FlavivirusEvidence is mounting that Zika virus is neurotropic (able to infect cells of the nervous system) and neurovirulent (causes disease of the nervous system) in humans.

The most recent evidence comes from a case report of an 81 year old French man who developed meninogoencephalitis 10 days after returning from a 4 week cruise to New Caledonia, Vanuatu, Solomon Islands, and New Zealand (meningoencephalitis is infection of the meninges – the membranes that cover the brain – and the brain). His symptoms included fever, coma, paralysis, and a transient rash. A PCR test revealed Zika virus genomes in the cerebrospinal fluid, and infectious virus was recovered after applying the CSF to Vero cells in culture.

A second case report concerns a 15 year old girl in Guadeloupe who developed left hemiparesis (weakness of one side of the body), left arm pain, frontal headache, and acute lower back pain. After admission she developed dysuria (difficulty urinating) that required catheterization. PCR revealed the presence of Zika virus genomes in her serum, urine, and cerebrospinal fluid; other bacterial and viral infections were ruled out.

Until very recently Zika virus was believed to cause a benign infection comprising rash, fever, joint pain, red eyes, and headache. There is now strong evidence that the virus can cause congential birth defects, and growing evidence that the virus is neurotropic and neurovirulent. Previously the entire Zika virus genome was recovered from brain tissue of an aborted fetus.

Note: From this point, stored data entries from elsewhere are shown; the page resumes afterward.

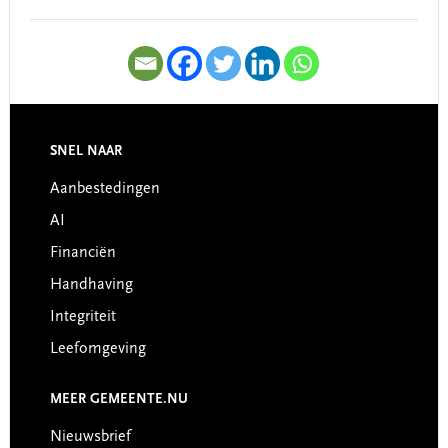
SNEL NAAR
Footer
Aanbestedingen
AI
Financiën
Handhaving
Integriteit
Leefomgeving
MEER GEMEENTE.NU
Nieuwsbrief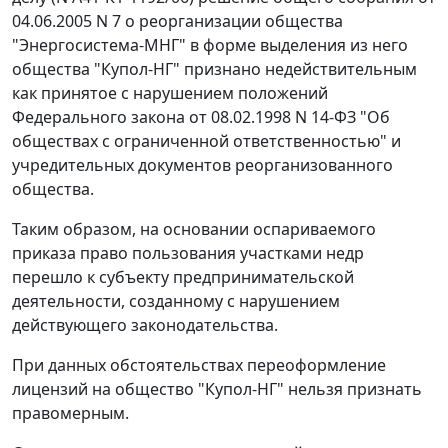
04.06.2005 N 7 о реорганизации общества
"Энергосистема-МНГ" в форме выделения из него
общества "Купол-НГ" признано недействительным
как принятое с нарушением положений
Федерального закона от 08.02.1998 N 14-ФЗ "Об
обществах с ограниченной ответственностью" и
учредительных документов реорганизованного
общества.
Таким образом, на основании оспариваемого
приказа право пользования участками недр
перешло к субъекту предпринимательской
деятельности, созданному с нарушением
действующего законодательства.
При данных обстоятельствах переоформление
лицензий на общество "Купол-НГ" нельзя признать
правомерным.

Zika virus is classified in the family Flaviviridae, and other members are known to be neurotropic, including West Nile virus, Japanese encephalitis virus, and tick-borne encephalitis virus. West Nile virus infection may lead to acute flaccid paralysis, meningitis, encephalitis, and ocular manifestations. Examination of additional cases of Zika virus infection will be needed to document the full spectrum of illness caused by this virus.

Update: Neurotropism of Zika virus is also indicated by the findings that the virus infects human cortical neural progenitors.